Their nervous systems may also function differently. One twin may need more sleep than the other, and one may cope better with prolonged stimulation than her sister or brother. Remember to look at each baby as an individual.

Routine is the key to keeping a structure that will ultimately lead to happier, more rested babies and a more relaxed mom. Set feeding times strongly. Do not demand feed Let them sleep together. They were together in the womb and being together can be comforting.

Try to get them synchronised into the same routines of sleep, wake and play (even if the meals and activities may be slightly different), so that their body clocks and biorhythms are as similar as possible, but if they are very different, accept that they may be “out of synch” for some periods of time. Separate them from sleeping together if one is sick, if they keep very different awake and play times, or if you are trying to sleep-train one of them. Keep a log of all feeds and sleeps, as it is really easy to get confused about which twin has done what!

Remember to still treat them as individuals, especially if one has sleep problems – it is impossible to sleep train both twins at once. If you have to do some controlled crying, separate them so that they don’t disturb one another. Enlist some support in the form of a night nurse or a family member who can take care of the “other twin” whilst you are sleep training. there will always be a stronger twin who will be “leader of the pack”, and who may be more advanced in certain developmental stages, and have a stronger character. If this is the case, it doesn’t mean that the other twin in “the weak one” – remember they are individuals – please treat them as such.

Leaving the house with your twins in tow means that you will look a bit like a travelling circus! You will have lots of paraphernalia to carry with you, and will need to decide on things like whether you will have one or two nappy bags, and countless other variables. Make decisions that are the most practical and work for you. You may become a little socially unacceptable after the birth of your twins.

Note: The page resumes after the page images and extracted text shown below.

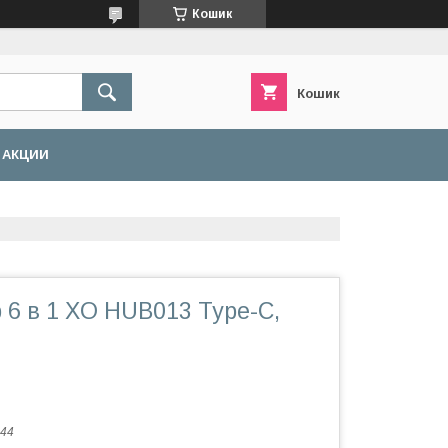
Кошик
Кошик
АКЦИИ
 6 в 1 XO HUB013 Type-C,
44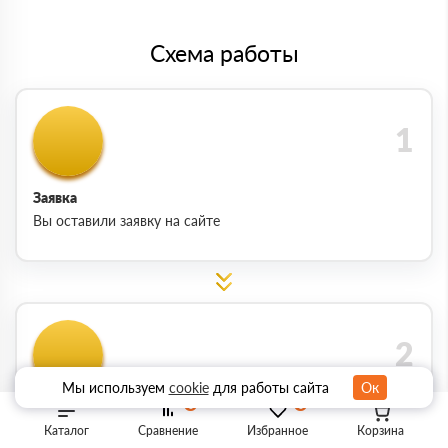
Схема работы
Заявка
Вы оставили заявку на сайте
Мы используем
cookie
для работы сайта
Ок
0
0
Подтверждение заказа
Каталог
Сравнение
Избранное
Корзина
Менеджер связывается с вами для обработки и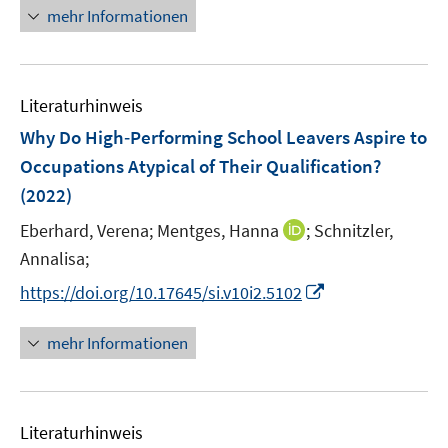
n
e
mehr Informationen
e
n
u
e
Literaturhinweis
m
F
Why Do High‐Performing School Leavers Aspire to
e
Occupations Atypical of Their Qualification?
n
(2022)
s
t
I
Eberhard, Verena;
Mentges, Hanna
;
Schnitzler,
e
n
Annalisa;
r
n
I
https://doi.org/10.17645/si.v10i2.5102
ö
e
n
f
u
n
mehr Informationen
f
e
e
n
m
u
e
F
e
n
e
Literaturhinweis
m
n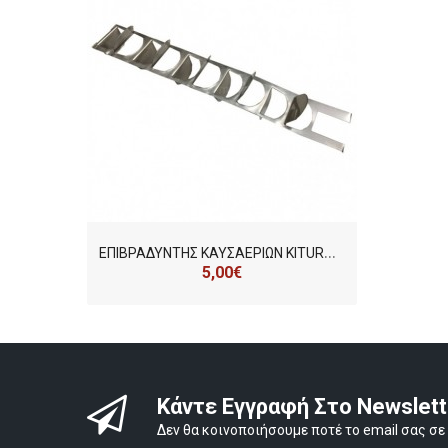
Ε
ΠΙΒΡΑΔΥΝΤΗΣ ΚΑΥΣΑΕΡΙΩΝ KITURAMI, 327×49
5,00€
Κάντε Εγγραφή Στο Newslet
Δεν θα κοινοποιήσουμε ποτέ το email σας σε 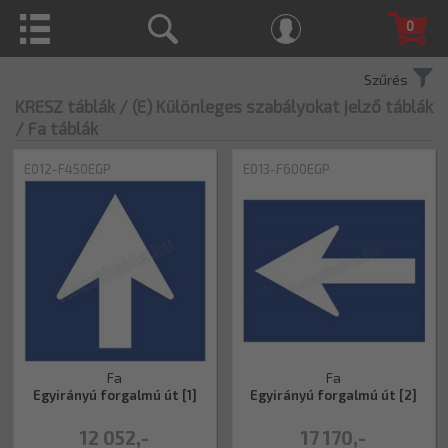
0
Szűrés
KRESZ táblák
/ (E) Különleges szabályokat jelző táblák
/ Fa táblák
E012-F450EGP
E013-F600EGP
Fa
Fa
Egyirányú forgalmú út [1]
Egyirányú forgalmú út [2]
12 052,-
17 170,-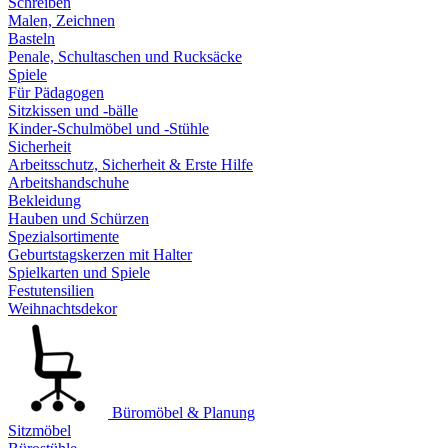
Schreiben
Malen, Zeichnen
Basteln
Penale, Schultaschen und Rucksäcke
Spiele
Für Pädagogen
Sitzkissen und -bälle
Kinder-Schulmöbel und -Stühle
Sicherheit
Arbeitsschutz, Sicherheit & Erste Hilfe
Arbeitshandschuhe
Bekleidung
Hauben und Schürzen
Spezialsortimente
Geburtstagskerzen mit Halter
Spielkarten und Spiele
Festutensilien
Weihnachtsdekor
Büromöbel & Planung
Sitzmöbel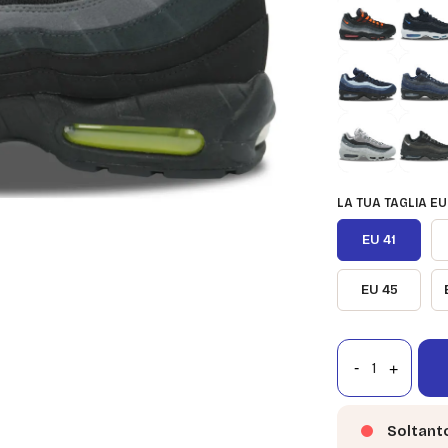
LA TUA TAGLIA EU
EU 41
EU 45
Soltant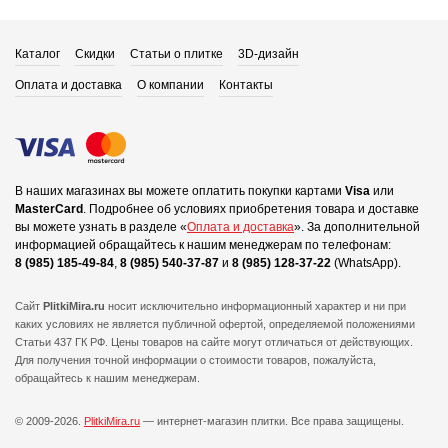
Каталог
Скидки
Статьи о плитке
3D-дизайн
Оплата и доставка
О компании
Контакты
В наших магазинах вы можете оплатить покупки картами
Visa
или
MasterCard
.
Подробнее об условиях приобретения товара и доставке
вы можете узнать в разделе «
Оплата и доставка
».
За дополнительной
информацией обращайтесь к нашим менеджерам по телефонам:
8 (985) 185-49-84
,
8 (985) 540-37-87
и
8 (985) 128-37-22
(WhatsApp).
Сайт
PlitkiMira.ru
носит исключительно информационный характер и ни при
каких условиях не является публичной офертой,
определяемой положениями
Статьи 437 ГК РФ. Цены товаров на сайте могут отличаться от действующих.
Для получения точной информации о стоимости товаров, пожалуйста,
обращайтесь к нашим менеджерам.
© 2009-2026.
PlitkiMira.ru
— интернет-магазин плитки.
Все права защищены.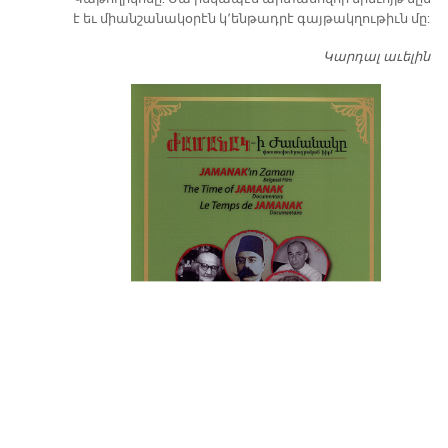
է եւ միանշանակօրէն կ՚ենթադրէ գայթակղութիւն մը:
Կարդալ աւելին
Դ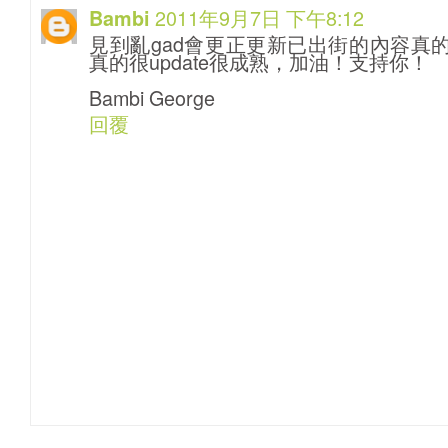
2011年9月7日 下午8:12
Bambi
見到亂gad會更正更新已出街的內容真的
真的很update很成熟，加油！支持你！
Bambi George
回覆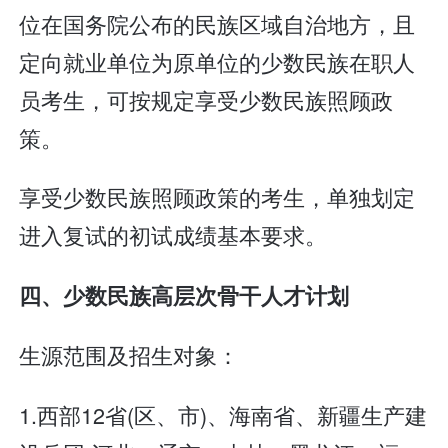
位在国务院公布的民族区域自治地方，且
定向就业单位为原单位的少数民族在职人
员考生，可按规定享受少数民族照顾政
策。
享受少数民族照顾政策的考生，单独划定
进入复试的初试成绩基本要求。
四、少数民族高层次骨干人才计划
生源范围及招生对象：
1.西部12省(区、市)、海南省、新疆生产建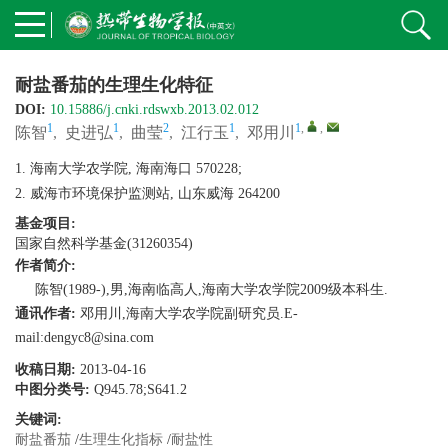
耐盐番茄的生理生化特征
DOI:
10.15886/j.cnki.rdswxb.2013.02.012
1
1
2
1
1
,
,
陈智
,
史进弘
,
曲莹
,
江行玉
,
邓用川
1. 海南大学农学院, 海南海口 570228;
2. 威海市环境保护监测站, 山东威海 264200
基金项目:
国家自然科学基金(31260354)
作者简介:
陈智(1989-),男,海南临高人,海南大学农学院2009级本科生.
通讯作者:
邓用川,海南大学农学院副研究员.E-
mail:dengyc8@sina.com
收稿日期:
2013-04-16
中图分类号:
Q945.78;S641.2
关键词:
耐盐番茄
/
生理生化指标
/
耐盐性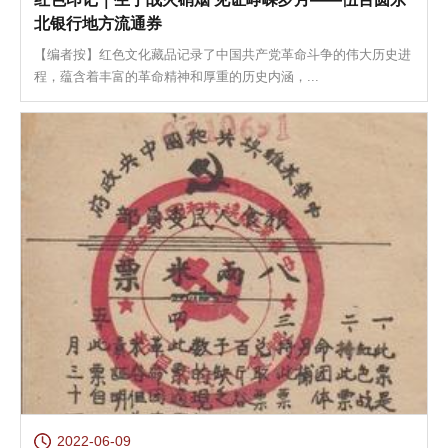
北银行地方流通券
【编者按】红色文化藏品记录了中国共产党革命斗争的伟大历史进
程，蕴含着丰富的革命精神和厚重的历史内涵，...
2022-06-09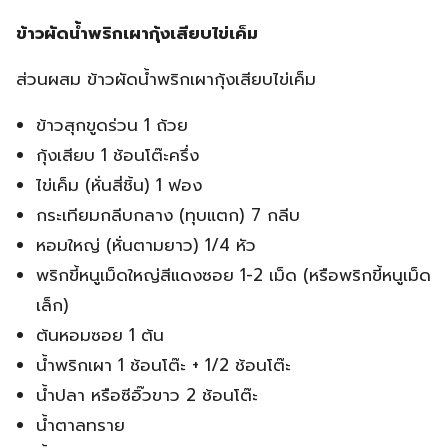
ข้าวผัดน้ำพริกเผากุ้งเสียบไข่เค็ม
ส่วนผสม ข้าวผัดน้ำพริกเผากุ้งเสียบไข่เค็ม
ข้าวสุกขูดร่วน 1 ถ้วย
กุ้งเสียบ 1 ช้อนโต๊ะครึ่ง
ไข่เค็ม (หั่นสี่ชิ้น) 1 ฟอง
กระเทียมกลีบกลาง (ทุบแตก) 7 กลีบ
หอมใหญ่ (หั่นตามยาว) 1/4 หัว
พริกขี้หนูเม็ดใหญ่สีแดงซอย 1-2 เม็ด (หรือพริกขี้หนูเม็ด
เล็ก)
ต้นหอมซอย 1 ต้น
น้ำพริกเผา 1 ช้อนโต๊ะ + 1/2 ช้อนโต๊ะ
น้ำปลา หรือซีอิ๊วขาว 2 ช้อนโต๊ะ
น้ำตาลทราย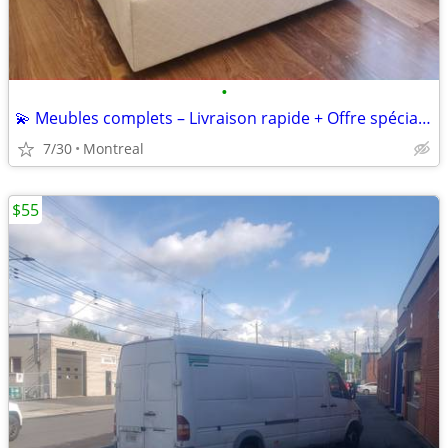
•
💫 Meubles complets – Livraison rapide + Offre spéciale !
7/30
Montreal
$55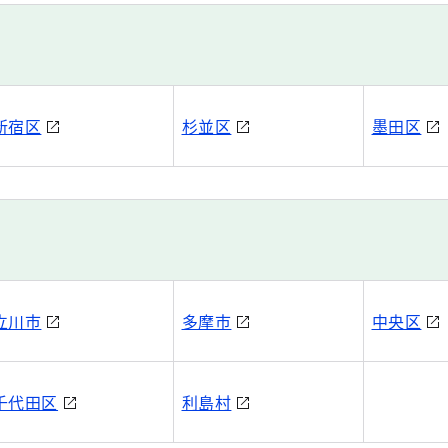
新宿区
杉並区
墨田区
立川市
多摩市
中央区
千代田区
利島村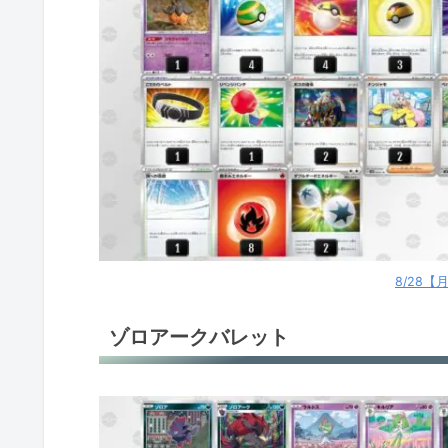
環境デッキレシピまとめ
8/28
ゾロアークバレット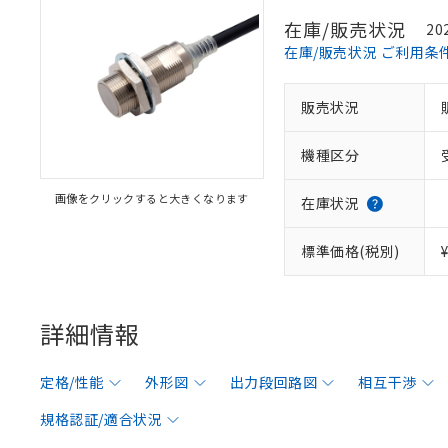
在庫/販売状況
20
在庫/販売状況 ご利用条
販売状況
機種区分
画像をクリックすると大きくなります
在庫状況
標準価格(税別)
詳細情報
定格/性能
外形図
出力段回路図
相互干渉
規格認証/適合状況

A mother of multiples becomes an entourage with your two babies, and if you have toddlers even more so. Don’t fret! Find similar moms through an organisation like SAMBA (South African Multiple Birth Association on 0861 432 432 or www.samultiplebirth.co.za ) with whom to swap war stories, learn what to expect and engage in twin or triplet-friendly activities.

Some Tips:

  • Establish a structure and routine.
  • Be organised by being one step ahead of them
  • Get help
  • Join a support group
  • Treat each child as an individual.
  • Don’t try to be super mom.
  • Involve your husband and other family members.